Yapılacak iş 1:
Örtünme üzerine yazıya göre siyah renk insanlara neden çekici gelmez? Yazının gösterdiği gerekçeyle bir iki cümlede anlatın.
Yapılacak iş 2:
Örtünme üzerine yazıyı kaldığı yerden sürdürün.
::: Verilen metin
Şöför “Bilmem hiç düşünmedim” dedi,

dedim ki: Siyah renk de fıtreten bi iticilik vardır. Kendi öz yapısından dolayı insanlara çekici gelmez. Diğer renklerin hepsinde kendilerine göre bi albenisi vardır, çekiciliği vardır. Siyah da bu yoktur.

Yüce Kitabımız Kur’an-ı Kerim giyim kuşam konusunda “örtünün” diye bize emir veriyor. Bildiğin gibi erkeğin avret yeri: dizinin dört parmak altından, göbeğinin dört parmak üstünün arasıdır. Kadınlarda ise: eller ve yüz açık olabilir, geriye kalan vücudunun tamamını örtmek mecburiyetindedir. Kadınlar bu iki uzvunun dışında başka yerlerini açıp başkalarına gösterirlerse günaha girmiş olurlar. Bakanlarda göz zinası yapmış olur.
::::::
::: Veri kesiti
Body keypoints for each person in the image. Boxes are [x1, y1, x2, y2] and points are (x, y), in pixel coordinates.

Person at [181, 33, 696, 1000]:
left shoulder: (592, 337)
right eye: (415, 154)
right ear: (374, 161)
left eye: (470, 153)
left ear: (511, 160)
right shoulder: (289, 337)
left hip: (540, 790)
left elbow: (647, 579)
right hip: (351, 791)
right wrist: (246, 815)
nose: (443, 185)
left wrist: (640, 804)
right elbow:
::::::
Yanıt bölümü 1:
Yazıya göre siyah, kendi öz yapısından dolayı yaratılıştan itici bir renktir. Öteki renklerin her birinin kendine göre bir albenisi, bir çekiciliği vardır, siyahta ise bu yoktur. Bu yüzden insanlara çekici gelmez.

Yanıt bölümü 2:
“tesettür giysinler, illa çarşaf giyin diye bişeymi var?” önümüzden geçmekte olan tesettürlüleri gösterip 
işte bak bunlar tesettürlü bunlara bakınca ne görüyorsun?
“Kadınları, kızları görüyorum” derken sürekli onlara bakıyordu
başka ne görüyon? (Bu arada yeşil lamba yandı ve yürüdük.)
“ne görmem gerekiyo, bildiğin kadın, ve kız işte”
Şimdi sana desem ki: bu baktığın tesettürlüler içinde en beğendiğin en hoşuna giden hangisi desem ne dersin? (elbisesinden, ayakkabı rengine kadar birisini tarif etti) 
şimdi sen o’nu bi başka yerde görsen hatırlarmısın tanırmısın veya sonra o aklına gelirmi?
“abi unutmak mümkün değil ki, tanırım tabi” dedi
Demek ki açık saçık bi hanımla tesettürlü bi hanım arasında pek bi fark yok. İkisinin de vücut hatları belli ikisinide sonra hatırlayabiliyorsun. Bir video kaydı gibi hafızana kazıdın doğrumu?
“evet”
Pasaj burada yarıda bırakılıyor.